Monday, October 26, 2015

A Rolling Train Wreck

Bob Laszewski, in my opinion has been the most honest, consistent and accurate commenters on Obamacare. His latest piece on the failing Obamacare Co-ops is worth a read. Eight of the co-ops, government sponsored insurance companies, designed to bring more competition to the insurance market have failed. They were supposed to be budget neutral, that is, the profitable co-ops would subsidize the loss-making co-ops but that is not the case:

the health plans, including these co-ops that lost money in Obamacare, lost it at a rate eight times greater than the relatively few health plans that made money under Obamacare, a difference of $2.5 billion!...
Let me also suggest that these struggling Obamacare co-ops are tantamount to the canaries in the Obamacare coal mine.

These plans are exclusively in the business of the Obamacare insurance exchanges. If you want to segregate the Obamacare insurance business model from the overall insurance business to examine it, the co-ops are pure Obamacare.
There's more. Worth a read.


Wednesday, October 14, 2015

The Minimum Wage Works!


I stand corrected. The minimum wage works.

From the Wall Street Journal:

The world’s largest retailer expects per-share profit would drop between 6% and 12% in fiscal 2017, which starts in February. The company also said Wednesday it now expects sales growth for the current fiscal year to be relatively flat. In February, the company had called for sales growth of 1% to 2%.

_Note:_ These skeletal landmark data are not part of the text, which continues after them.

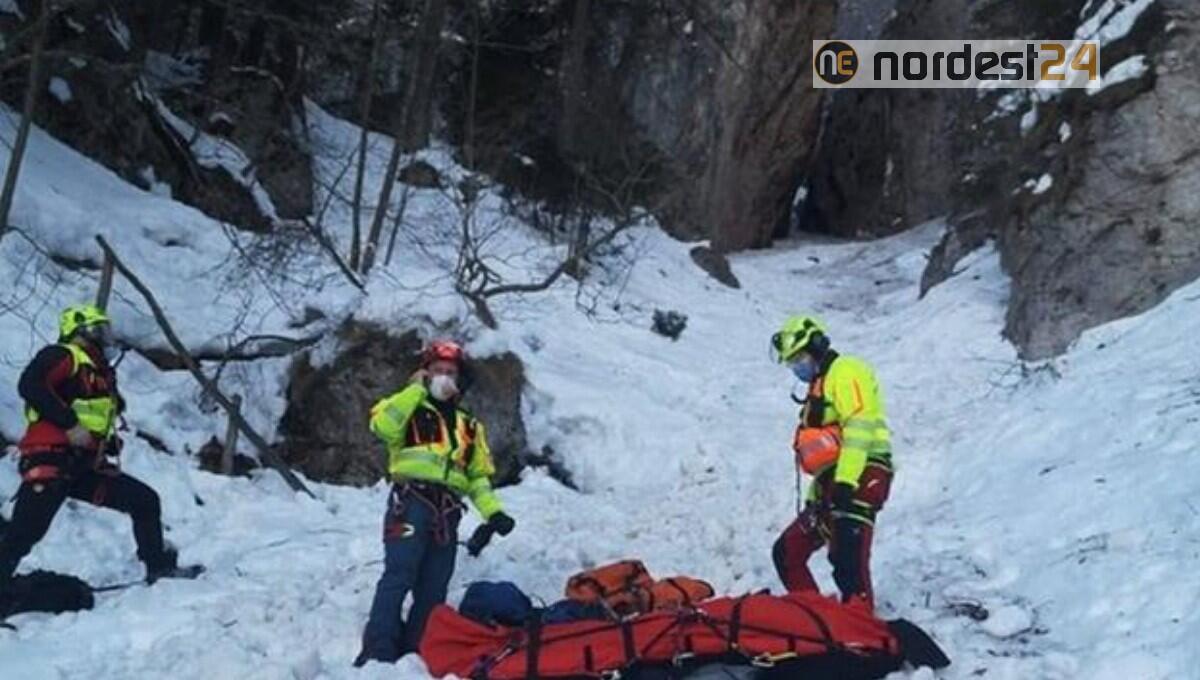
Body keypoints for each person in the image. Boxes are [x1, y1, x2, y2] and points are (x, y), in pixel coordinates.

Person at [0, 304, 203, 592]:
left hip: (81, 466)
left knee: (144, 500)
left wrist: (103, 441)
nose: (104, 337)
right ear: (78, 331)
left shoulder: (97, 372)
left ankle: (159, 567)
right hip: (51, 461)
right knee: (24, 534)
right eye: (98, 330)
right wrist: (69, 424)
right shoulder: (62, 355)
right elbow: (30, 384)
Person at [356, 339, 516, 665]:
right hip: (410, 501)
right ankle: (378, 651)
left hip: (447, 512)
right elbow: (382, 426)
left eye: (450, 372)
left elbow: (477, 478)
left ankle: (416, 651)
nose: (444, 377)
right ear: (425, 374)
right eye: (437, 371)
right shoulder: (406, 407)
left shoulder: (470, 426)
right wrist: (415, 390)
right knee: (399, 575)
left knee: (434, 586)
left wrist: (494, 512)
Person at [769, 315, 893, 611]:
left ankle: (863, 630)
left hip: (863, 472)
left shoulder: (846, 371)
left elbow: (859, 426)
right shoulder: (817, 387)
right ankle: (817, 620)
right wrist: (820, 494)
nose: (796, 366)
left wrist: (847, 480)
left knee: (847, 559)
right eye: (791, 361)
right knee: (786, 553)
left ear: (816, 347)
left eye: (798, 358)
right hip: (832, 482)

Shares of the retailer dropped more than 9% in midday trading—one of its biggest single-day declines—as executives revealed their targets during a meeting with financial analysts in New York. The stock has now declined nearly 30% this year and is on pace for its worst year since 1973.

The company’s chief financial officer, Charles Holley, who announced plans last week to retire at the end of December, said the company’s program to raise hourly wages accounted for 75% of the lowered earnings target. He said the company expected to spend an additional $1.2 billion on wages this fiscal year and another $1.5 billion in fiscal 2017.
I think one of the goals of the advocates of a government mandated wage is to re-allocate wealth. The 10% drop in Wal-Mart is worth about $18 billion. That is, an $18 billion loss by investors. That will pay for about 10-15 years of increased wages.

Of course, portfolios will shift, reducing their positions in Wal-mart, and other companies with similar exposure to minimum wage increases, and increasing positions to companies not so situated. And that will result in more growth capital for companies with fewer minimum wage workers and less growth capital for higher minimum wage workers. But we don't need to worry about that, none of that will make headlines. Instead we will just see fewer opportunities for low-skilled, low-experienced workers.


Thursday, October 8, 2015

Calling George Santayana, Or Why Didn't Bernie Sanders Take an Econ Course from Milton Friedman?


Bernie Sanders and Mrs. Clinton's opposition to free trade is, I suppose, proof that George Santayana's maxim that those who cannot remember the past are condemned to repeat it. Who knows what Mrs. Clinton really thinks, but it is distressing that Bernie Sanders, a graduate of the University of Chicago, home of Milton Friedman, believes the poppycock that he, Bernie Sanders, does on free trade. Even a cursory study of trade barriers, like Smoot Hawley, shows how dangerous and expensive they are.

It seems like we are in a race to the bottom this election. The Republicans, led by Trump are outbidding themselves to build a wall, and the Democrats are outbidding themselves to commit economic suicide. 


Trumpism in a pantsuit


I loved this line from Ben Domenech's "Hillary’s Trade Flip-Flop Shows How Dumb She Thinks We Are," which discusses Mrs. Clinton's recent rejection of the TPP.

As an expression of throwback reflexes on trade and growth, it amounts to Trumpism in a pantsuit.
As you know I don't think Mrs. Clinton will be the Democratic nominee.


Obama on Oil Exports


I know expecting consistency in anyone, particularly politicians is unreasonable.

President Obama, December 9, 2010

Recognizing that 95% of the world’s consumers live outside the United States, President Obama has worked to create jobs at home by expanding exports of U.S. goods and services abroad. Under the National Export Initiative (NEI) that he launched in January 2010, the President set the ambitious goal of doubling U.S. exports while supporting millions of new jobs over five years.

Statement of Administration Policy October 7, 2015

The Administration strongly opposes H.R. 702, which would remove restrictions on the export of crude oil.

I think when energy is the topic of discussion normally rational people suddenly become irrational and inconsistent.